Entries supplied
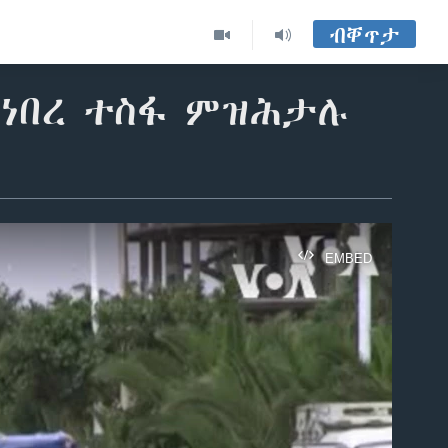
ብቐጥታ
ነበረ ተስፋ ምዝሕታሉ
EMBED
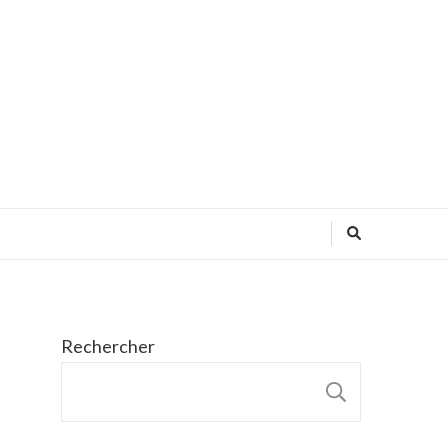
Rechercher
RECHER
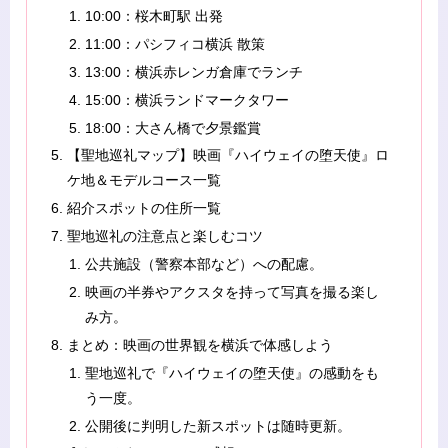
10:00：桜木町駅 出発
11:00：パシフィコ横浜 散策
13:00：横浜赤レンガ倉庫でランチ
15:00：横浜ランドマークタワー
18:00：大さん橋で夕景鑑賞
【聖地巡礼マップ】映画『ハイウェイの堕天使』ロ
ケ地＆モデルコース一覧
紹介スポットの住所一覧
聖地巡礼の注意点と楽しむコツ
公共施設（警察本部など）への配慮。
映画の半券やアクスタを持って写真を撮る楽し
み方。
まとめ：映画の世界観を横浜で体感しよう
聖地巡礼で『ハイウェイの堕天使』の感動をも
う一度。
公開後に判明した新スポットは随時更新。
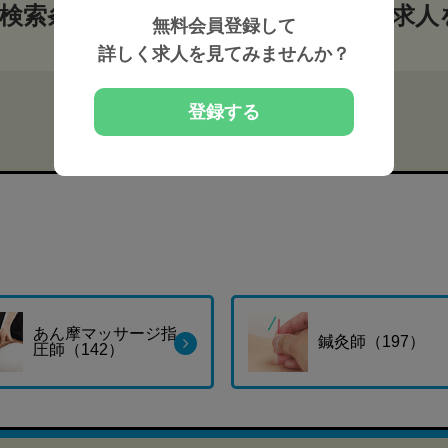
検索条件から整体師・セラピストの求人
無料会員登録して
詳しく求人を見てみませんか？
登録する
あん摩マッサージ指
鍼灸師（197）
圧師（142）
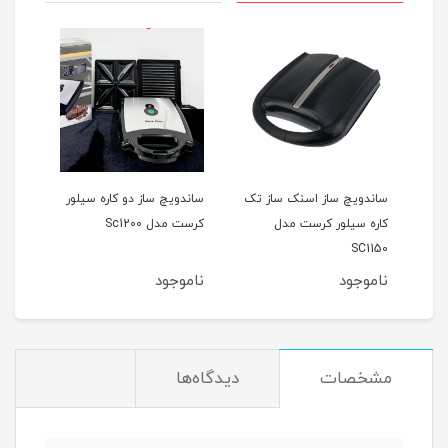
دل
ساندویچ ساز اسنک ساز تک
ساندویچ ساز دو کاره سیلور
اسنک
کاره سیلور کرست مدل
کرست مدل Sc1200
کرست 
SC1150
ناموجود
ناموجود
نام
مشخصات
دیدگاه‌ها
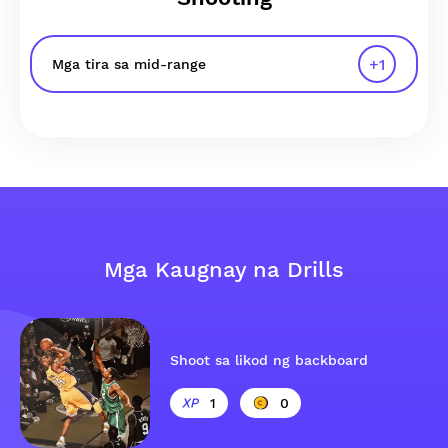
+
1
Mga tira sa mid-range
Mga Kaugnay na Drills
Shoot sa likod ng backboard
1
0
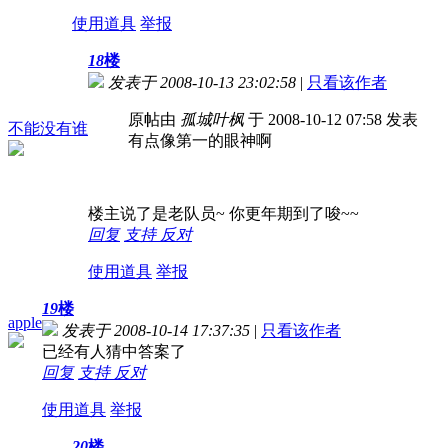
使用道具
举报
18
楼
发表于 2008-10-13 23:02:58
|
只看该作者
原帖由
孤城叶枫
于 2008-10-12 07:58 发表
不能没有谁
有点像第一的眼神啊
楼主说了是老队员~ 你更年期到了唆~~
回复
支持
反对
使用道具
举报
19
楼
apple
发表于 2008-10-14 17:37:35
|
只看该作者
已经有人猜中答案了
回复
支持
反对
使用道具
举报
20
楼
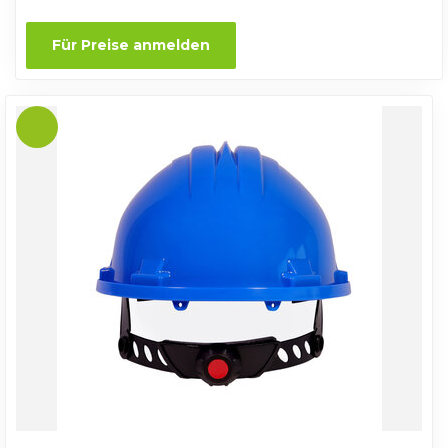
Für Preise anmelden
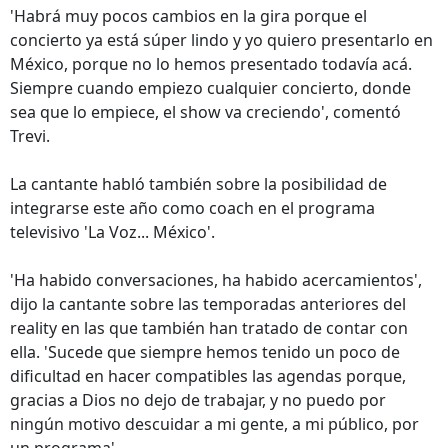
'Habrá muy pocos cambios en la gira porque el
concierto ya está súper lindo y yo quiero presentarlo en
México, porque no lo hemos presentado todavía acá.
Siempre cuando empiezo cualquier concierto, donde
sea que lo empiece, el show va creciendo', comentó
Trevi.
La cantante habló también sobre la posibilidad de
integrarse este año como coach en el programa
televisivo 'La Voz... México'.
'Ha habido conversaciones, ha habido acercamientos',
dijo la cantante sobre las temporadas anteriores del
reality en las que también han tratado de contar con
ella. 'Sucede que siempre hemos tenido un poco de
dificultad en hacer compatibles las agendas porque,
gracias a Dios no dejo de trabajar, y no puedo por
ningún motivo descuidar a mi gente, a mi público, por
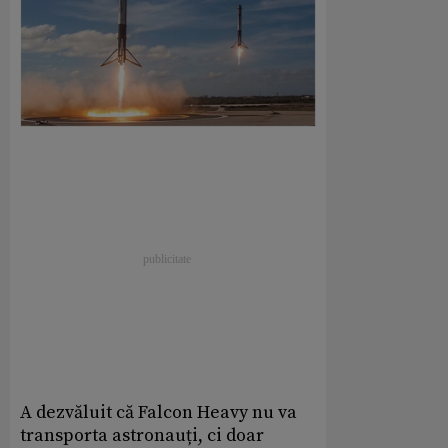
A dezvăluit că Falcon Heavy nu va
transporta astronauți, ci doar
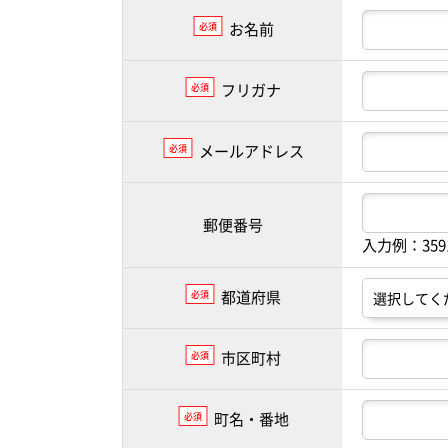
お名前
必須
フリガナ
必須
メールアドレス
必須
郵便番号
入力例：35
都道府県
必須
市区町村
必須
町名・番地
必須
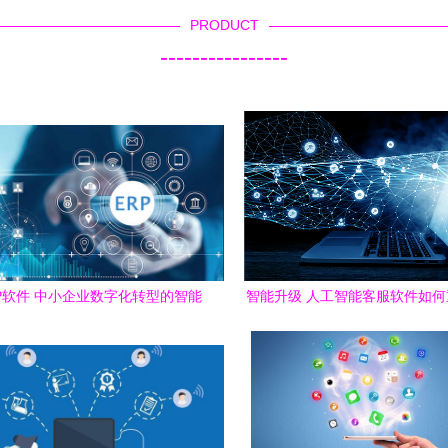
PRODUCT
----------------
P软件 中小企业数字化转型的智能
智能升级 人工智能客服软件如
引擎
服务生态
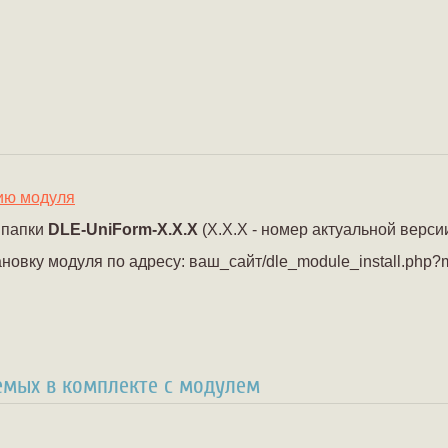
ию модуля
 папки
DLE-UniForm-X.X.X
(X.X.X - номер актуальной версии
ановку модуля по адресу: ваш_сайт/dle_module_install.php?
емых в комплекте с модулем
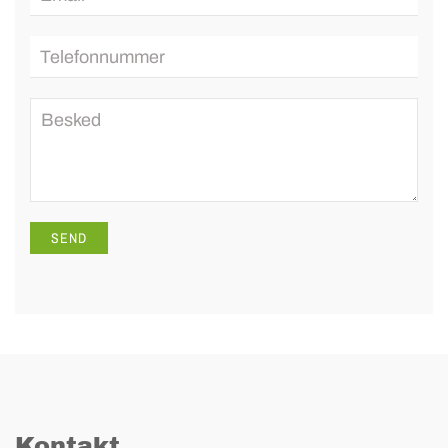
Kontakt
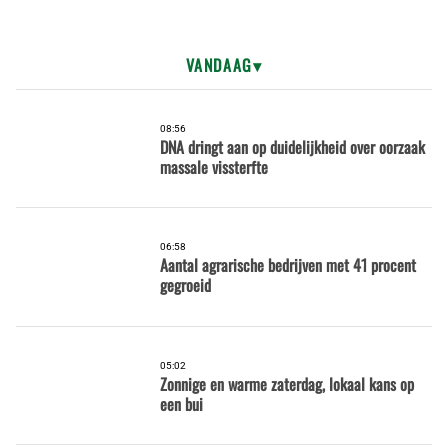
VANDAAG
08:56
DNA dringt aan op duidelijkheid over oorzaak
massale vissterfte
06:58
Aantal agrarische bedrijven met 41 procent
gegroeid
05:02
Zonnige en warme zaterdag, lokaal kans op
een bui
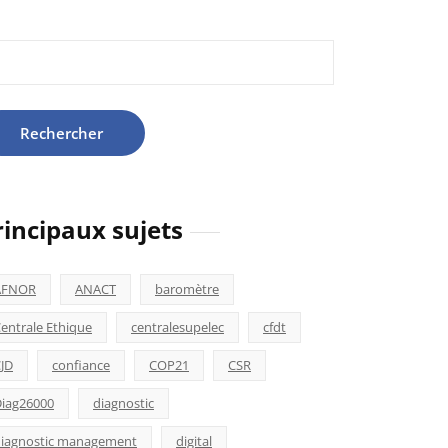
hercher :
rincipaux sujets
AFNOR
ANACT
baromètre
entrale Ethique
centralesupelec
cfdt
JD
confiance
COP21
CSR
iag26000
diagnostic
iagnostic management
digital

Work instructions
Identify the lines above that contain the word "concierto", then copy them.

Task answer
concierto ya está súper lindo y yo quiero presentarlo en
Siempre cuando empiezo cualquier concierto, donde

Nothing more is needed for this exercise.